Holloway considers herself part of the biodesign movement that explores the intersection of design and nature in an attempt to find new biologically inspired goods.
“The pieces strive to embody the dream of organic design, to increase awareness of materials and to inspire a more thoughtfully crafted, sustainable world,” the designer says.
With sustainability at the heart of Holloway’s “Rootfull” initiative, water from runoff gets reused and animals get to enjoy the leftover, locally sourced grass shoots.
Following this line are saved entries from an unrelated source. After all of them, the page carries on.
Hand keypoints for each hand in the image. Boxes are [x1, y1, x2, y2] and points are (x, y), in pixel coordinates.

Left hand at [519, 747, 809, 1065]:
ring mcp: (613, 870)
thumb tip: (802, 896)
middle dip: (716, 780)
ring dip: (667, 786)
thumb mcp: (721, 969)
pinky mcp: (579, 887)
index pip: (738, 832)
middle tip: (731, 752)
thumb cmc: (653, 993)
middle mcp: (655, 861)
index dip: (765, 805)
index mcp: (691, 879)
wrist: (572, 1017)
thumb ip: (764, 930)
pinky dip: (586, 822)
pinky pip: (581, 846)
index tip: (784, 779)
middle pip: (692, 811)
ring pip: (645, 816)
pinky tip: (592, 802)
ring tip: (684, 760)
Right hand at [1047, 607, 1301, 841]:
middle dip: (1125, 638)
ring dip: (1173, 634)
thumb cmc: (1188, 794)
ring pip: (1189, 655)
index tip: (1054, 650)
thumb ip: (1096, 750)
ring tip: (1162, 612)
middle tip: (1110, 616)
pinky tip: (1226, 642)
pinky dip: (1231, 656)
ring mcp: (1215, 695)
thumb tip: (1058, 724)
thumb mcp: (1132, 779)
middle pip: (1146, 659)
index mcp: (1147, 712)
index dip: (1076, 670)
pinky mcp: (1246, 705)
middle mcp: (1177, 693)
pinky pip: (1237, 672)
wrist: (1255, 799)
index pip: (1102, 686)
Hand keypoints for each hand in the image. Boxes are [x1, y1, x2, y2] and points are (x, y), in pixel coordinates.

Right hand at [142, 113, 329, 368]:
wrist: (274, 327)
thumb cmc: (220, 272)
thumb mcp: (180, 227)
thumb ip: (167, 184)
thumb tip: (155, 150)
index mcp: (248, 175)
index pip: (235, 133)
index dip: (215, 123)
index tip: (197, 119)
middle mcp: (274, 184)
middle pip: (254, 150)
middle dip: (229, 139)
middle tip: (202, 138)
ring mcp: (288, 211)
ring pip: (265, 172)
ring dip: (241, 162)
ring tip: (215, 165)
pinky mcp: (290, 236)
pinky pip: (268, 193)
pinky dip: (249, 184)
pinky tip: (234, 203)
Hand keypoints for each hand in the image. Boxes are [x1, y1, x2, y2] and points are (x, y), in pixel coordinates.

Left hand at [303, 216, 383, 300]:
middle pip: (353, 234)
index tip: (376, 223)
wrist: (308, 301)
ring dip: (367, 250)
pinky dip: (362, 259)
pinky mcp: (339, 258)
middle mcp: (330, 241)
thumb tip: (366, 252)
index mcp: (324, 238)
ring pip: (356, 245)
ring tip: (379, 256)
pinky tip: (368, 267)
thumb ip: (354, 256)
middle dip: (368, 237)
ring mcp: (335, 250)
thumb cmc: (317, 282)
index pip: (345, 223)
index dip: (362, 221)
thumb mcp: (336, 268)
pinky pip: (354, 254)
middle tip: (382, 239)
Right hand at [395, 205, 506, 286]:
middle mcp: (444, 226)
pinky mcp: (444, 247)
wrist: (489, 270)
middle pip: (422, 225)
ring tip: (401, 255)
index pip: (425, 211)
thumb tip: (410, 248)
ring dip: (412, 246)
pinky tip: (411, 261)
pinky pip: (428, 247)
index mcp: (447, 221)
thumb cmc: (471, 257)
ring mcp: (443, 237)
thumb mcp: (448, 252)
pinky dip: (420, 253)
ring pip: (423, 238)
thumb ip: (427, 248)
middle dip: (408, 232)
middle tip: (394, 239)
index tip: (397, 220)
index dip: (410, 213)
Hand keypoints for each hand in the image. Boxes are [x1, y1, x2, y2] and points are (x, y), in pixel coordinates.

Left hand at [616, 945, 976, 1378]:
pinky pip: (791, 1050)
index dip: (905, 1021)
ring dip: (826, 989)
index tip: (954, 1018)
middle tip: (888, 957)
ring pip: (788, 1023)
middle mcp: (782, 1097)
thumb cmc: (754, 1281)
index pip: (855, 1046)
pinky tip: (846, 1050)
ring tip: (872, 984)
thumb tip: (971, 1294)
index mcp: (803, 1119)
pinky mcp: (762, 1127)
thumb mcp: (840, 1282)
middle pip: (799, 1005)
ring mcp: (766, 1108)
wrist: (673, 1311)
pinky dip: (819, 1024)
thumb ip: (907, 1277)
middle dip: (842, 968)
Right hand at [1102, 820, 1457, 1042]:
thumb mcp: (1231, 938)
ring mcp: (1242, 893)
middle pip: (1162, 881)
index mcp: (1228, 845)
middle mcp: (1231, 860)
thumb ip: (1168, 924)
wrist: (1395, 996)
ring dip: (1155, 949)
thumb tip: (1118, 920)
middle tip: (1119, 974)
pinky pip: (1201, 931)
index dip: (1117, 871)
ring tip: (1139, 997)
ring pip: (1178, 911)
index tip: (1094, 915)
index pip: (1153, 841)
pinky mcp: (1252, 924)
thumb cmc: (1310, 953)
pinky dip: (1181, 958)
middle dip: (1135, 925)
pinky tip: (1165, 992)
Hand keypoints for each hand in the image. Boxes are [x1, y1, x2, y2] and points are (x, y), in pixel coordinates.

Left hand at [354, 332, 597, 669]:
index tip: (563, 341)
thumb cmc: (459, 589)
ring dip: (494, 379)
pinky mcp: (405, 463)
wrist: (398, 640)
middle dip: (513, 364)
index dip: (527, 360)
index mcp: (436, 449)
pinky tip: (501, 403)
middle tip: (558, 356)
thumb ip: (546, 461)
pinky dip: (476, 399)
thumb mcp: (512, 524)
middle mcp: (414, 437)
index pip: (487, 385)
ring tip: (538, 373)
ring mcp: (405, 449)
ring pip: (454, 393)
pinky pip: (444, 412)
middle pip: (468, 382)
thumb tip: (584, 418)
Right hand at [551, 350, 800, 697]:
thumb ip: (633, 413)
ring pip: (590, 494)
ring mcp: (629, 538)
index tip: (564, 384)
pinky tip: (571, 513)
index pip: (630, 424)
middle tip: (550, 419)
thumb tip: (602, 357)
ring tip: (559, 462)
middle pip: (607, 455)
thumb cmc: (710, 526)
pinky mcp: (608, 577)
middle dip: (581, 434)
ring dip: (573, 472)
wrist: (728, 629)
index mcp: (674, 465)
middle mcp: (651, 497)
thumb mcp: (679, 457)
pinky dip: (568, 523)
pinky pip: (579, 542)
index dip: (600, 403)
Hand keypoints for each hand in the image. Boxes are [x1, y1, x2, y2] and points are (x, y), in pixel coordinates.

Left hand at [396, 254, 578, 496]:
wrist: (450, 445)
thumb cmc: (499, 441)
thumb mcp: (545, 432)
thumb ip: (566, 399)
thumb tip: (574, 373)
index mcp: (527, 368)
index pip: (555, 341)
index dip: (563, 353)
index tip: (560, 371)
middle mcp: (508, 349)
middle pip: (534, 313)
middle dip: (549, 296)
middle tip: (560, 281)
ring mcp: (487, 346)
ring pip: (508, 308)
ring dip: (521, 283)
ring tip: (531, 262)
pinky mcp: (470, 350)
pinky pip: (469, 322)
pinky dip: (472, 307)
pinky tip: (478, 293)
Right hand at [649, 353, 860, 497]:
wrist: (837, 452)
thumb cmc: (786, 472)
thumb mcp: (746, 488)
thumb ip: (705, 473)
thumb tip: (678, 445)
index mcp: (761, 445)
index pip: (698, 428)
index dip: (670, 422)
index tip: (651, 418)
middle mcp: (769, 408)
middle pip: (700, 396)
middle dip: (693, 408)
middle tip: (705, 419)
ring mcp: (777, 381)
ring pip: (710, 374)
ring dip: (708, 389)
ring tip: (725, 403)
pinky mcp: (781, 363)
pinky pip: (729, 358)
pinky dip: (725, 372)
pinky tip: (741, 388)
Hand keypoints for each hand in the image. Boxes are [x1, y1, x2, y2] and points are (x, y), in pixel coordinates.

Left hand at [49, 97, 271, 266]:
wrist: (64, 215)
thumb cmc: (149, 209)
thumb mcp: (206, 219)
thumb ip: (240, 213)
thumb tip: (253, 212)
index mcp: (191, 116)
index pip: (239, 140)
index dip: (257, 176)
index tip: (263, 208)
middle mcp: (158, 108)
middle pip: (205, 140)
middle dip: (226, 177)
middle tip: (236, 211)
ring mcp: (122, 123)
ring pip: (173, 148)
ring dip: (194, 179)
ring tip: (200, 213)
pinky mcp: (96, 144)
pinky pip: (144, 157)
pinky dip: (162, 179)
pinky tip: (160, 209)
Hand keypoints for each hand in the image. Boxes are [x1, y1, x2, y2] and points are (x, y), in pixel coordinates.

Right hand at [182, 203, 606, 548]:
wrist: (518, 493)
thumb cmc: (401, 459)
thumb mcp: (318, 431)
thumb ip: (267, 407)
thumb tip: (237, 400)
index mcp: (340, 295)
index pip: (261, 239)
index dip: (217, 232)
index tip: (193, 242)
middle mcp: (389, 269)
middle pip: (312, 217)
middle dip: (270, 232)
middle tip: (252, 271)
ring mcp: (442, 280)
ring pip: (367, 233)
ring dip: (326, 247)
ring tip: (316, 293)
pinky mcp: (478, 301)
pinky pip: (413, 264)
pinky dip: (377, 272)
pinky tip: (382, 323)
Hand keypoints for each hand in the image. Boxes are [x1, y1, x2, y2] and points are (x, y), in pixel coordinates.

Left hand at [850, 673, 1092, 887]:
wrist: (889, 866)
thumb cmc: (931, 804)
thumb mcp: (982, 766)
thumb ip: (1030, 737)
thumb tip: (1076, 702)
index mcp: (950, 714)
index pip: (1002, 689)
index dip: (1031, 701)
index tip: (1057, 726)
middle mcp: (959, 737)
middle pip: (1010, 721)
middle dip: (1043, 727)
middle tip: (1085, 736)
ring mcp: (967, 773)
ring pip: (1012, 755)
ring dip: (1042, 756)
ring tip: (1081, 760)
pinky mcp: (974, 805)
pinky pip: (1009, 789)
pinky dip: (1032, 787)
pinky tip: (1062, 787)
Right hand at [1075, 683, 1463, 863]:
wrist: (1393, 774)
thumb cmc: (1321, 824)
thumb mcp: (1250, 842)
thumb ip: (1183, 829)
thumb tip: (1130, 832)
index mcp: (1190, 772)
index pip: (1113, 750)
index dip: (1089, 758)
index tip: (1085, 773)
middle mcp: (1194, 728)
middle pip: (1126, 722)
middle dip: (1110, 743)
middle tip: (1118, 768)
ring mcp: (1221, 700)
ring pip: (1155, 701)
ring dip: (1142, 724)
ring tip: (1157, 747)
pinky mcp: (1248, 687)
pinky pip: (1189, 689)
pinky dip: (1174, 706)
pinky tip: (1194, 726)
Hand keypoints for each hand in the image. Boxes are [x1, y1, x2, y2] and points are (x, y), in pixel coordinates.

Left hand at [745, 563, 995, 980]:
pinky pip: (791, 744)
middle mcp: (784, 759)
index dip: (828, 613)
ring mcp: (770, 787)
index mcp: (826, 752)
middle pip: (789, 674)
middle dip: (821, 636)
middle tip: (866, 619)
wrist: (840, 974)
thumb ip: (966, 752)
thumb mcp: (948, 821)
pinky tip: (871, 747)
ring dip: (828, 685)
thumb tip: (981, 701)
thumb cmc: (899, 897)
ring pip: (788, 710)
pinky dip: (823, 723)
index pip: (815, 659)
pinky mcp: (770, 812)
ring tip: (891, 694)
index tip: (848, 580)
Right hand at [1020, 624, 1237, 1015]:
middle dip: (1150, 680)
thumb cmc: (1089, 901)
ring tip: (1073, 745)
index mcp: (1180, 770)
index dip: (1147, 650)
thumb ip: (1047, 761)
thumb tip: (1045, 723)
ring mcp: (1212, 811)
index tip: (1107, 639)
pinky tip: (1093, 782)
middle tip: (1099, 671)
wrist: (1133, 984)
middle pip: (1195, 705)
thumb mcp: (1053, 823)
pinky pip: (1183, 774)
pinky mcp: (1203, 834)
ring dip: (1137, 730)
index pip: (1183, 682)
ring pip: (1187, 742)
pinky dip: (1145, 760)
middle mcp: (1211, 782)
But while plenty of eco-friendly brands sell sustainable clothing, Holloway’s grassy garments aren’t ready for humans consumers quite yet.
“It needs a little more R and D to make the dresses totally wearable, but I’m getting there,” Holloway tells me, adding that several brides-to-be have inquired about haute couture wedding gowns made from the natural material.
Alongside Holloway, international designers showing at the London Design Festival’s Material Matters fair last month touted creations including a furniture collection made from recycled newspaper pulp; lighting pieces made from carefully sewn orange peel; and sandals made from plant-based matter including agricultural waste.